Note: We also did a post about the history of coffeehouses as meeting places here.
Tea: for at least 5,000 years it's been a drink of comfort, warmth and commerce. It goes well with cucumber sandwiches, cream teas, and as a refreshing iced drink in high summer. And in the Far East, it remains not only the drink of choice, but the center of legends, rituals and ceremonies that bring pleasure to many.
So legend has it, the stimulating beverage we now know as tea began when Chinese Emperor and herbalist Shen Nung was boiling some water to drink. Some leaves from a nearby tea bush blew into the pot, and the resulting brew was much to the emperor's liking. In the eighth century, Chinese scholar La Yu wrote the Ch'a Ching, The Classic of Tea, which outlined the best way to grow and pick tea, as well as the best method of preparing the drink. It is thought that a Chinese priest took the ideas with him to Japan, where Buddhist priests were amongst the original few who regularly drank the beverage.
As the practice of drinking tea became more popular, early tea ceremonies in Japan often combined boisterous drinking and gambling, until the advent of the three Tea Masters. Sen No Rikyu, the last of the original three, lived in Kyoto, the old capital of Japan, in the 16th century, and introduced the concept of Zen into the Tea Ceremony, setting the standards for the beautiful ritual we know today.
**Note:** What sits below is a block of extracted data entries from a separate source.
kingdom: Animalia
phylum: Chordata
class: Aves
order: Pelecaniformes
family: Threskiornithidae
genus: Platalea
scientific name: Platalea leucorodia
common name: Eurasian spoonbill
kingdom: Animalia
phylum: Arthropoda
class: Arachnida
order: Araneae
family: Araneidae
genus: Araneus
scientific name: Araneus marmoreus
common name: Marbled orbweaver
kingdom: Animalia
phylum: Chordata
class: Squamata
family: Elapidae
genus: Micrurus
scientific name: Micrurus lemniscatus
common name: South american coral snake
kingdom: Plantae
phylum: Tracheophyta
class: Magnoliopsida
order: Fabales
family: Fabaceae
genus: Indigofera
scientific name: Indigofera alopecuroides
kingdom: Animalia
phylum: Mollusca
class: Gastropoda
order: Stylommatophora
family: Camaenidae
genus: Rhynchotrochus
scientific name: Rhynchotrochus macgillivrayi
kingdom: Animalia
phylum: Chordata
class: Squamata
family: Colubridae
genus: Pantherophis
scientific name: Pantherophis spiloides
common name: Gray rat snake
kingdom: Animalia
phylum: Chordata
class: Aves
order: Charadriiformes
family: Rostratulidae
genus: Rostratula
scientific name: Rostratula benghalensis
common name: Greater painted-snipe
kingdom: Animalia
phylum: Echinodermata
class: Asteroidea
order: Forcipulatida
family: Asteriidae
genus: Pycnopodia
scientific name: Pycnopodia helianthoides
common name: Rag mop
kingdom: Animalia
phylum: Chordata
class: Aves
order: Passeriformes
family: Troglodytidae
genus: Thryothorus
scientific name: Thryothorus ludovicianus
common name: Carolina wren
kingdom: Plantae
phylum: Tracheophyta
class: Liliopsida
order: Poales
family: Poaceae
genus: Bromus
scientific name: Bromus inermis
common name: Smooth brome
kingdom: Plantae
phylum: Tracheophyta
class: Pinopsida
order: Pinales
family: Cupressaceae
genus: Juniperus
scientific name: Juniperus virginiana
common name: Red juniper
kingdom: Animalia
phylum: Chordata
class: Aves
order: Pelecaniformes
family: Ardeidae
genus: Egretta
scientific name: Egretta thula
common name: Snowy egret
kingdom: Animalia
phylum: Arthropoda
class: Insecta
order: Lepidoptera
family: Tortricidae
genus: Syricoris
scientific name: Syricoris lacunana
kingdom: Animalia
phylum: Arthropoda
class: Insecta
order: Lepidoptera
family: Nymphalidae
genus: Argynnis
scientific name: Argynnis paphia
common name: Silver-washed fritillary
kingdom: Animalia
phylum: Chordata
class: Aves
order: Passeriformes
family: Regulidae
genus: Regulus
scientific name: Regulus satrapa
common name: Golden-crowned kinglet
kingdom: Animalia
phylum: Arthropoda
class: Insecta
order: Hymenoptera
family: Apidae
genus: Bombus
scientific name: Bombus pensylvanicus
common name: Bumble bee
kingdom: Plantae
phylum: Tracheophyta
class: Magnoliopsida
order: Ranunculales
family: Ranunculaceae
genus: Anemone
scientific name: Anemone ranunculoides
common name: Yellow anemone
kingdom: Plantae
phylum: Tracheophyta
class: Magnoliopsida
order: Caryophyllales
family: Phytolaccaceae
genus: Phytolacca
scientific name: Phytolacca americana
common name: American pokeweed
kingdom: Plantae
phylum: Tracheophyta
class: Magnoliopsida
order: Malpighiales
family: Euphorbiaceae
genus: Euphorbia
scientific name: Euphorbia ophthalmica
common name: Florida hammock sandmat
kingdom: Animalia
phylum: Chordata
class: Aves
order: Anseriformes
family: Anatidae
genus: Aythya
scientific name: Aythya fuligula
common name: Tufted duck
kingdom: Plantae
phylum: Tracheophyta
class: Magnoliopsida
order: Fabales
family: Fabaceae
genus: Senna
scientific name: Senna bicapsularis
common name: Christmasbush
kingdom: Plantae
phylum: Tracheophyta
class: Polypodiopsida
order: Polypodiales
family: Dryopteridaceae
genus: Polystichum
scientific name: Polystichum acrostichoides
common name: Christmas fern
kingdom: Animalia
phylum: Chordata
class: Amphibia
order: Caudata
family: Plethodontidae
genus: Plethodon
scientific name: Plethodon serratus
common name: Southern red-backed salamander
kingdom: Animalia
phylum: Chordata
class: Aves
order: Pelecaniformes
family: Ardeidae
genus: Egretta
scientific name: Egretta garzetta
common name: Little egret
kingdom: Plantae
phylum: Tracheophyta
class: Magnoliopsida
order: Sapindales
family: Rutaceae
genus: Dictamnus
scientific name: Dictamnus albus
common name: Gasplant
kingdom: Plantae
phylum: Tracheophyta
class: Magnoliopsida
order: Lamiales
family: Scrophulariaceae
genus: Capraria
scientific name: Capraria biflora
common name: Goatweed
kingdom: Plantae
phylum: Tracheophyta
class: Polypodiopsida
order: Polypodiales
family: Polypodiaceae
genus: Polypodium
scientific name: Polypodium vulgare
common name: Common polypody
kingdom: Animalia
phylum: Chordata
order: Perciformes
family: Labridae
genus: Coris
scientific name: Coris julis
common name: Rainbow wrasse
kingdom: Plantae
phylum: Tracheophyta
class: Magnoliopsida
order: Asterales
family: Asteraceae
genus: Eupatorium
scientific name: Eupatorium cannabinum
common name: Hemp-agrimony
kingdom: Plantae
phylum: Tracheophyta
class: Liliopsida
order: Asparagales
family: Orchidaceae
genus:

Tea first made its way to the west in the seventeenth century, during the Chinese Ming Dynasty. The Dutch East India Company first persuaded traders in India and China to part with the precious leaf in around 1605, and fashionable London gradually caught on. The famous diarist Samuel Pepys refers to his first cup of tea in 1660, and it was still being drunk in his household seven years later. It wasn't until the late nineteenth century, however, that tea became widely accessible in the west, when the first tea shop opened in London.
In China, following the publication of the Ch'a Ching, visitors to the region remarked as early as the Song Dynasty, in at least the 13th century, on the long tables set up in market squares where anyone might take a cup of tea. In Japan, tea remained extremely popular with the upper classes, but it was not until 1736 that Buddhist Priest Kouyugai Baisaou opened the first tea shop in Kyoto that was aimed at ordinary people.
Throughout the centuries, tea has been linked with creativity, innovative thinking and intellectual stimulation. It's been popular with social reformers like the British Whig politician Earl Grey, who gave his name to the delicate flavor still widely drunk today. Victorian Prime Minister William Gladstone expressed thanks that he was not born before the invention of tea. Writer Charles Dickens referred to its ability to clear his "muddle of a head" and even fictional characters like Star Trek's Captain Picard are known to be very fond of the drink.
To enjoy a cup of tea in traditional Asian surroundings, head for the nearest Guangdong for Chinese style brews. This Cantonese style tea house usually serves many varieties of dim sum (dumplings) as well as tea. In Japan, tea houses are generally a much more exclusive option, known as ochaya, where typically visitors can observe the tea ceremony and enjoy a drink of the smooth, green, powdery tea known as matcha.
Worldwide, there are now hundreds of different varieties, from the popular black tea brands, to the many different flavors of green tea and herbal varieties. Whether you're a writer, politician, or simply an inspiring intellectual, this versatile drink can get your day off to a great start.